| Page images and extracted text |
········

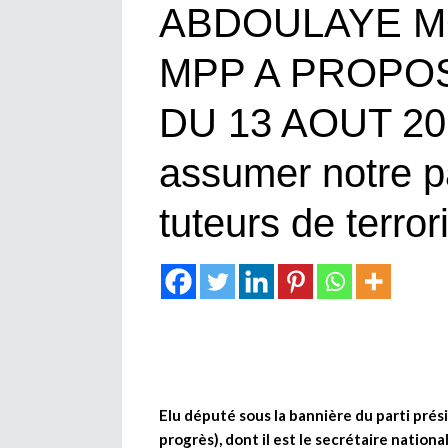
ABDOULAYE M
MPP A PROPOS
DU 13 AOUT 201
assumer notre p
tuteurs de terror
Elu député sous la bannière du parti pré
progrès), dont il est le secrétaire nationa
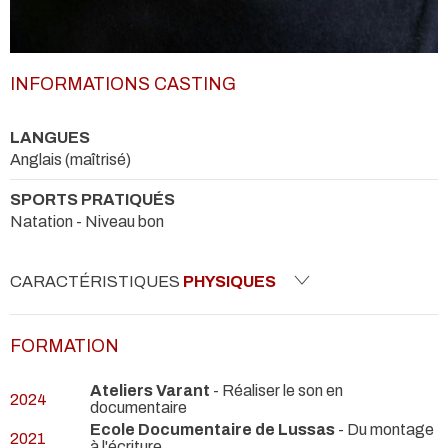
INFORMATIONS CASTING
LANGUES
Anglais (maîtrisé)
SPORTS PRATIQUÉS
Natation - Niveau bon
CARACTÉRISTIQUES
PHYSIQUES
FORMATION
Ateliers Varant
- Réaliser le son en
2024
documentaire
Ecole Documentaire de Lussas
- Du montage
2021
à l'écriture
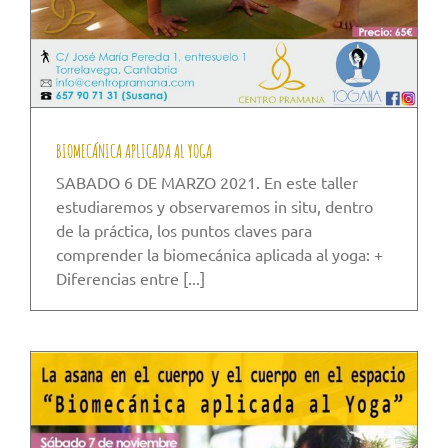
BIOMECÁNICA APLICADA AL YOGA
SABADO 6 DE MARZO 2021. En este taller
estudiaremos y observaremos in situ, dentro
de la práctica, los puntos claves para
comprender la biomecánica aplicada al yoga: +
Diferencias entre [...]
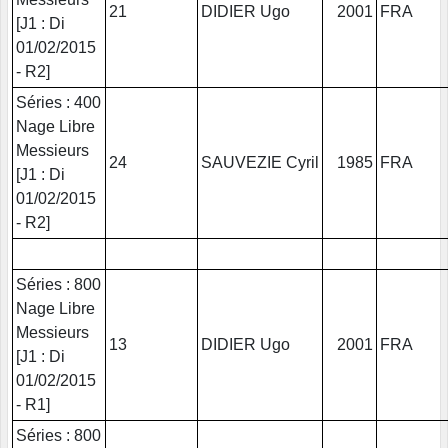
21
DIDIER Ugo
2001
FRA
[J1 : Di
01/02/2015
- R2]
Séries : 400
Nage Libre
Messieurs
24
SAUVEZIE Cyril
1985
FRA
[J1 : Di
01/02/2015
- R2]
Séries : 800
Nage Libre
Messieurs
13
DIDIER Ugo
2001
FRA
[J1 : Di
01/02/2015
- R1]
Séries : 800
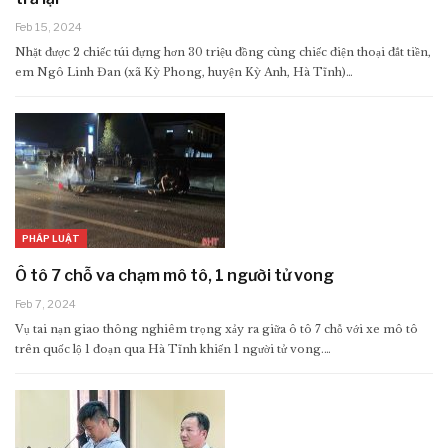
Feb 15, 2024
Nhặt được 2 chiếc túi đựng hơn 30 triệu đồng cùng chiếc điện thoại đắt tiền,
em Ngô Linh Đan (xã Kỳ Phong, huyện Kỳ Anh, Hà Tĩnh)…
PHÁP LUẬT
Ô tô 7 chỗ va chạm mô tô, 1 người tử vong
Feb 7, 2024
Vụ tai nạn giao thông nghiêm trọng xảy ra giữa ô tô 7 chỗ với xe mô tô
trên quốc lộ 1 đoạn qua Hà Tĩnh khiến 1 người tử vong.…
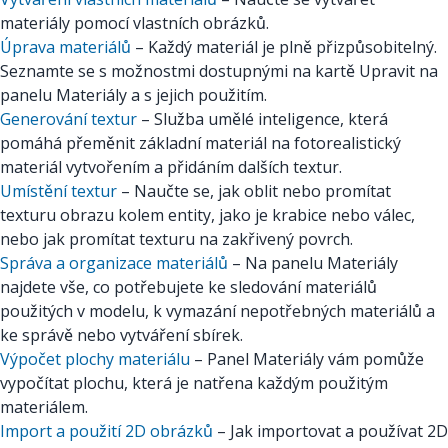
materiály pomocí vlastních obrázků.
Úprava materiálů
– Každý materiál je plně přizpůsobitelný.
Seznamte se s možnostmi dostupnými na kartě Upravit na
panelu Materiály a s jejich použitím.
Generování textur
– Služba umělé inteligence, která
pomáhá přeměnit základní materiál na fotorealistický
materiál vytvořením a přidáním dalších textur.
Umístění textur
– Naučte se, jak oblit nebo promítat
texturu obrazu kolem entity, jako je krabice nebo válec,
nebo jak promítat texturu na zakřivený povrch.
Správa a organizace materiálů
– Na panelu Materiály
najdete vše, co potřebujete ke sledování materiálů
použitých v modelu, k vymazání nepotřebných materiálů a
ke správě nebo vytváření sbírek.
Výpočet plochy materiálu
– Panel Materiály vám pomůže
vypočítat plochu, která je natřena každým použitým
materiálem.
Import a použití 2D obrázků
– Jak importovat a používat 2D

········

| EXERCISE |
Print exactly the lines above, starting at the line that contains "texturu obrazu kolem" and ending with the last line of the records, both included.

| OUTPUT |
texturu obrazu kolem entity, jako je krabice nebo válec,
nebo jak promítat texturu na zakřivený povrch.
Správa a organizace materiálů
– Na panelu Materiály
najdete vše, co potřebujete ke sledování materiálů
použitých v modelu, k vymazání nepotřebných materiálů a
ke správě nebo vytváření sbírek.
Výpočet plochy materiálu
– Panel Materiály vám pomůže
vypočítat plochu, která je natřena každým použitým
materiálem.
Import a použití 2D obrázků
– Jak importovat a používat 2D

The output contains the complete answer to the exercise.